Fractional Order Distributed Optimization
Andrei Lixandru, Marcel van Gerven, Sergio Pequito
TL;DR
The paper tackles slow and unstable convergence in distributed optimization on directed graphs with ill-conditioned objectives. It introduces FrODO, a framework that integrates fractional-order memory into local gradient updates, yielding updates of the form $x_i^{k+1} = x_i^k - \alpha g_i^k - \beta M_i^k$ where $M_i^k$ aggregates past gradients with a power-law weight. A convergence theorem shows linear convergence $O(\rho^k)$ for appropriate parameters and a memory effect captured by $C(\lambda)$, complemented by complexity analysis and experiments demonstrating substantial speedups in ill-conditioned problems (up to ~4x) and federated neural network training (2–3x) while preserving stability. The work provides practical guidelines for parameter choices (e.g., $\lambda$ around 0.1–0.2 and memory length $T\ge 80$) and suggests broader applicability to distributed control and multi-agent learning where long-term memory can stabilize optimization trajectories.
Abstract
Distributed optimization is fundamental to modern machine learning applications like federated learning, but existing methods often struggle with ill-conditioned problems and face stability-versus-speed tradeoffs.

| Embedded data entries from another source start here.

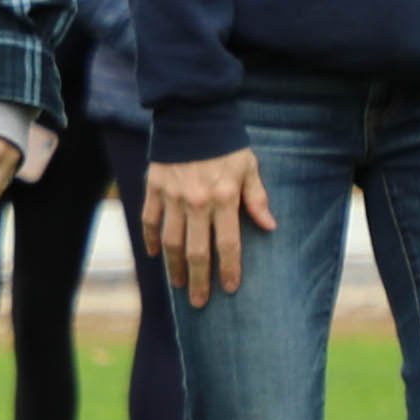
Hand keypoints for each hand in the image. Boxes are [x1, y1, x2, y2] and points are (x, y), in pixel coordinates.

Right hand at [139, 147, 269, 307]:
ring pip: (171, 241)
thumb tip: (269, 226)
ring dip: (174, 267)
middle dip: (199, 280)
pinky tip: (153, 255)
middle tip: (199, 302)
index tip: (230, 288)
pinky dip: (150, 239)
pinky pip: (149, 220)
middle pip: (197, 251)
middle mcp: (196, 203)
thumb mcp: (249, 168)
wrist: (193, 116)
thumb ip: (257, 199)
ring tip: (178, 285)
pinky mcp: (154, 189)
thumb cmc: (226, 144)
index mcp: (223, 199)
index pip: (228, 243)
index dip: (230, 269)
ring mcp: (172, 197)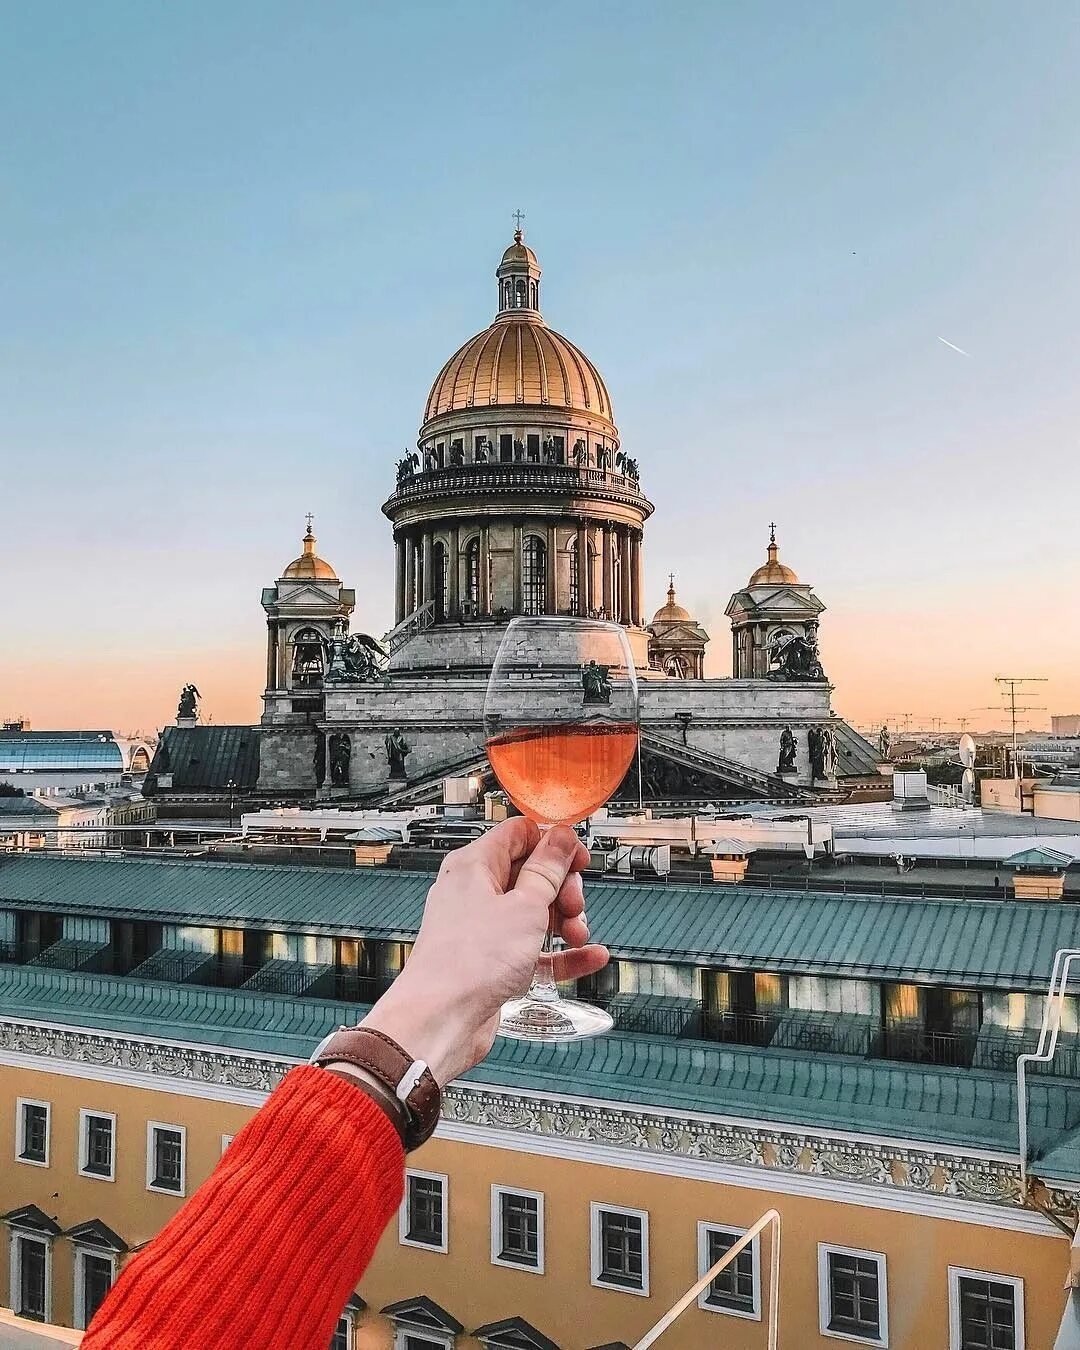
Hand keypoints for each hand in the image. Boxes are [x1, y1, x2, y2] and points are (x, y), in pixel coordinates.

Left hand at [360, 818, 607, 1084]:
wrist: (440, 1021)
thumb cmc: (467, 963)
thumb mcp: (524, 907)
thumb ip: (548, 870)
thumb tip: (561, 838)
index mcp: (475, 866)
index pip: (519, 834)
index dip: (553, 843)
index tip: (578, 859)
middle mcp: (475, 893)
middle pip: (532, 874)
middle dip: (562, 888)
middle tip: (573, 905)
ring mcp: (484, 929)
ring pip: (535, 913)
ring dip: (564, 921)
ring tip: (577, 935)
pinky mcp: (493, 962)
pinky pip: (535, 949)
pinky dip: (561, 952)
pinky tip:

We introduce fractional order distributed optimization (FrODO); a theoretically-grounded framework that incorporates fractional-order memory terms to enhance convergence properties in challenging optimization landscapes. Our approach achieves provable linear convergence for any strongly connected network. Through empirical validation, our results suggest that FrODO achieves up to 4 times faster convergence versus baselines on ill-conditioned problems and 2-3 times speedup in federated neural network training, while maintaining stability and theoretical guarantees.